İngilizce Bomb Türkçe anlamı, Bomb eş anlamlısı

Sözcükler, direkt olarak Bomb ile ilgili eş anlamlı kelimeler olmayabilir. Kelime anlamı benzer olan sözcükler olabilirler.

Saturate : Sindirmek. Gına getirmek. Bıktırmak. Sırılsıklam etmek. Islatmak. Emdirmek. Gına getirtmek. Doyurmak. İşba etmek.

Adjacent rock : İçine magma ya da madde sokulmuş yan yana bulunan kayaç. Yantaş.

Failings : Zaaf. Yanılan.

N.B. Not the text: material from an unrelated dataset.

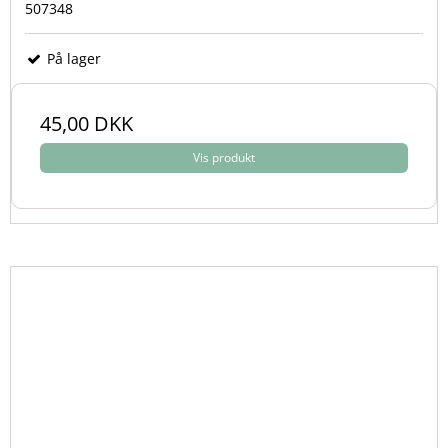
507348
På lager
45,00 DKK
Vis produkt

Zayıf nokta. Ayıp. Eksilen. Eksiklik. Kusur. Hata. Zayıflık.

Thermonuclear bomb : Termonükleer bomba. Nükleer bomba. Hidrojen bombası.

Dud : Karşılıksız çek. Karşılıksız. Patlamayan mermi. İşe yaramaz kimse. Sahte. Dandik. Bozuk. Başarısız kimse.

Cannoning : Çarpışmak. Mil. Bombardıman silahı. Karambol bilardo. İncik kemiği. Çarpmak. Karambol yapmak. Borbardıman etmek. Top.

Car bomb : Arabaya yerleştirilmiş patlayıcı madde. Bombalı araç. Arabaya yerleştirilen bomba.

Bombard : Sıkıştırmak. Bombardıman yapmak. Soru yağmuruna tutmak. Yağmuruna tutmak. Üzerine varmak. Topa tutmak. Dövmek. Gülle yağdırmak.

Eggs : Eşek şakası. Yumurtalar. Torpido. Böcek yumurtaları. Yumurta.

 

Batter : Vurmak. Hor kullanmak. Yumruklamak. Bam güm vurmak. Pasta hamuru. Güm güm vurmak. Paçavraya çevirmek. Vuruş yapan oyuncu. Yıpratmak.

Bomb synonyms : gp bomb, volume detonation bomb, fuel air bomb, plutonium bomb, thermobaric bomb, smoke grenade, megaton bomb, gravity bomb, implements of war, penetration bomb, cluster bomblet, remote control bomb, bomblet, fugo, dumb bomb, carpet bomb, general purpose bomb, plastic bomb, pattern bomb, bomb out, microwave bomb, package bomb, briefcase bomb, skip bomb, balloon bomb, e bomb, dive bomb, vacuum bomb, pipe bomb, algonkian, debacles, the bomb, alkali rocks.

Bomb zıt anlamlı kelimeler, Bomb kelime anlamı

Smart bomb : Güdümlü bomba. Akıllı bomba.

Defend : Reddetmek. Himaye etmek. Arkasında olmak. Saklamak. Savunmak. Korumak. Kanat açmak. Müdafaa etmek.

Bomb antonyms : dumb bomb.

Bomb ingilizce tanımı, definition of Bomb

Bomb kelimesinin İngilizce - İngilizce çevirisi (English to English) : A hollow sound. To boom. To bombard. A great noise. To sound. To make a humming or buzzing sound.